→ What to do
Can you sum up the bat skull abstract in two sentences?

→ Supplied text
"""

Spatial and environmental factors predict skull variation and genetic structure in the cosmopolitan bat Tadarida brasiliensis

Aim: To assess if geographical and/or environmental factors are driving skull morphology and genetic structure in the cosmopolitan bat species, Tadarida brasiliensis. Location: North, Central and South America, Greater and Lesser Antilles. Methods: We analysed morphometric, genetic and environmental data from the entire distribution of T. brasiliensis. Individuals were genotyped at nine nuclear loci, and clustering analyses were used to detect genetic groups and test correlations between genetic, geographical, and environmental distances. Museum specimens were photographed and 111 two-dimensional landmarks were digitized per individual. Multivariate analyses were applied to explore whether factors such as sex, genetic group, subspecies, biogeographical regions, latitude, longitude and/or environment contribute to the morphometric variation of this species. We also applied a novel approach based on trend surface analyses and model selection to compare models of spatial and environmental dependence and to predict size, shape, and allometry-free variation across the Americas. Results: Genetic and morphometric differences among populations coincide with major biogeographical and climatic breaks in Nearctic, Neotropical and Antillean regions. Trend surface analyses showed that skull size variation can be explained by spatial factors (latitude and longitude), whereas skull shape can be explained by the interaction of spatial and environmental factors. However, allometry-free shape variation might respond to complex interactions not captured by our models. Main conclusion: Our explicit testing of spatial and environmental dependence using geostatistical model selection approaches allowed us to identify extrinsic factors that shape genetic and phenotypic responses in a cosmopolitan bat species. Our findings suggest that skull size is primarily driven by geographical factors (genetic drift), whereas shape variation is driven by adaptive responses to environmental conditions.

"""

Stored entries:
"""

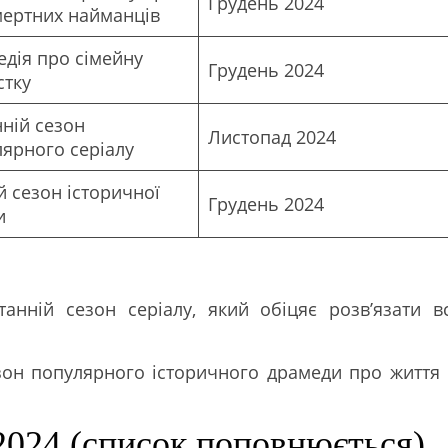
Грудень 2024
мертних найманців
дія про сімейну
Грудень 2024
стку
ній сезон
Листопад 2024
ярного серіалу
 сезон історичної
Грудень 2024
и
анній сезон серіалу, який обіцяє розв’язати вс
он популярного історичного драмеди про життя 
 2024 (список поповнюється)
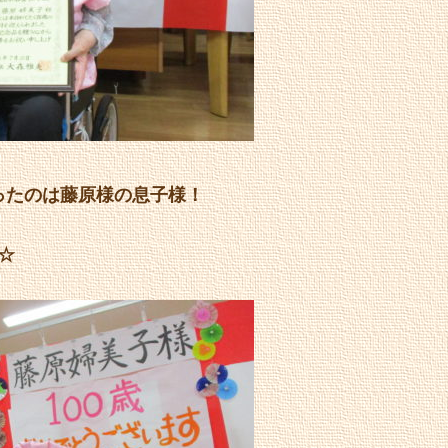
ったのは藤原様の息子様！
-☆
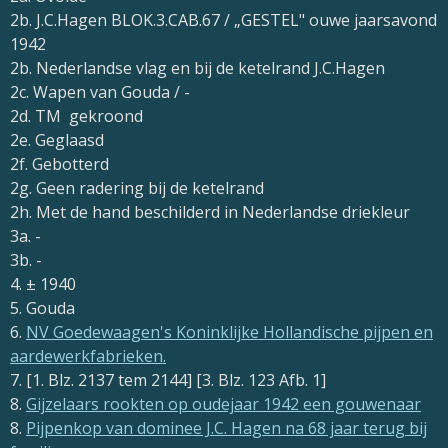
2b. J.C.Hagen BLOK.3.CAB.67 / „GESTEL" ouwe jaarsavond
1942
2b. Nederlandse vlag en bij de ketelrand J.C.Hagen
2c. Wapen van Gouda / -
2d. TM gekroond
2e. Geglaasd
2f. Gebotterd
2g. Geen radering bij de ketelrand
2h. Met de hand beschilderd in Nederlandse driekleur
3a. -
3b. -
4. ± 1940
5. Gouda
6.
NV Goedewaagen's Koninklijke Hollandische pijpen en
aardewerkfabrieken.
7. [1. Blz. 2137 tem 2144] [3. Blz. 123 Afb. 1]
8.
Gijzelaars rookten op oudejaar 1942 een gouwenaar
8.
Pijpenkop van dominee J.C. Hagen na 68 jaar terug bij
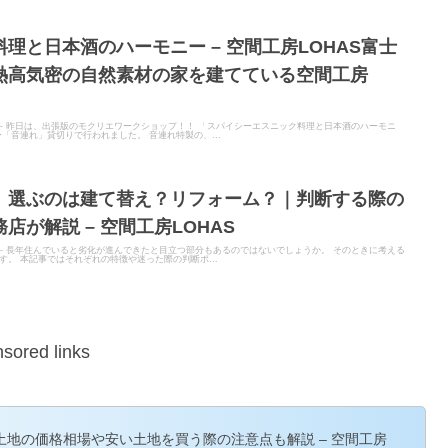
理と日本酒のハーモニー – 空間工房LOHAS富士
熱高気密の自然素材の家を建てている空間工房
ITER - 昨日は、出張版のモクリエワークショップ！！ 「スパイシーエスニック料理と日本酒のハーモニ
「音連れ」貸切りで行われました。 音連れ特製の、...
。選ぶのは建て替え？リフォーム？｜判断する際の
が解説 – 空間工房LOHAS
ITER - 長年住んでいると劣化が進んできたと目立つ部分もあるのではないでしょうか。 そのときに考える
。 本記事ではそれぞれの特徴や迷った際の判断ポ...
sored links
地の価格相場や安い土地を買う際の注意点も解説 – 空間工房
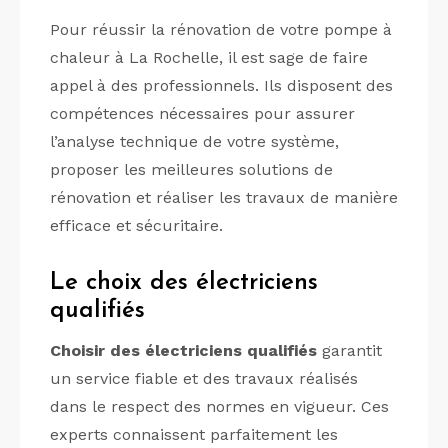
Pour réussir la rénovation de votre pompe à
chaleur à La Rochelle, il est sage de faire
appel à des professionnels. Ils disposent des
compétences nécessaires pour assurer
l’analyse technique de votre système,
proposer les meilleures solutions de
rénovation et réaliser les travaux de manière
efficace et sécuritaire.
Le choix des électriciens
qualifiés
Choisir des électriciens qualifiés
garantit
un service fiable et des travaux réalisés
dans le respect des normes en vigueur. Ces
experts connaissent parfaitement les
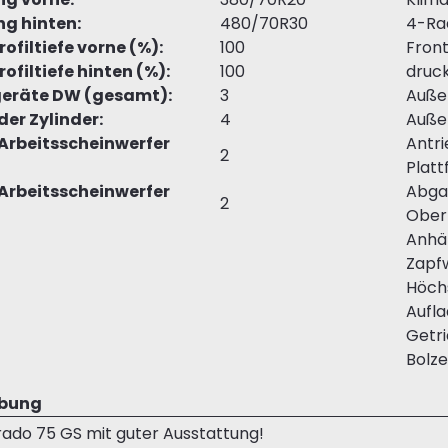
ng hinten:
480/70R30
4-Ra
ofiltiefe vorne (%):
100
Front
ofiltiefe hinten (%):
100
druck
geräte DW (gesamt):
3
Auße
der Zylinder:
4
Auße
Arbeitsscheinwerfer
Antri
2
Platt
Arbeitsscheinwerfer
Abgas
2
Ober
Anhä
Zapf
Höch
Aufla
Getri
Bolz
ibung
ado 75 GS mit guter Ausstattung!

"""

→ Task solution
Researchers combined genotypes at nine nuclear loci, 111 two-dimensional skull landmarks from museum specimens, and environmental data covering the entire distribution of Tadarida brasiliensis. They found that genetic and morphometric differences among populations coincide with major biogeographical and climatic breaks, and that skull size is explained by latitude and longitude while skull shape reflects the interaction of spatial and environmental factors, suggesting size is driven mainly by geography (genetic drift) and shape by adaptation to environmental conditions.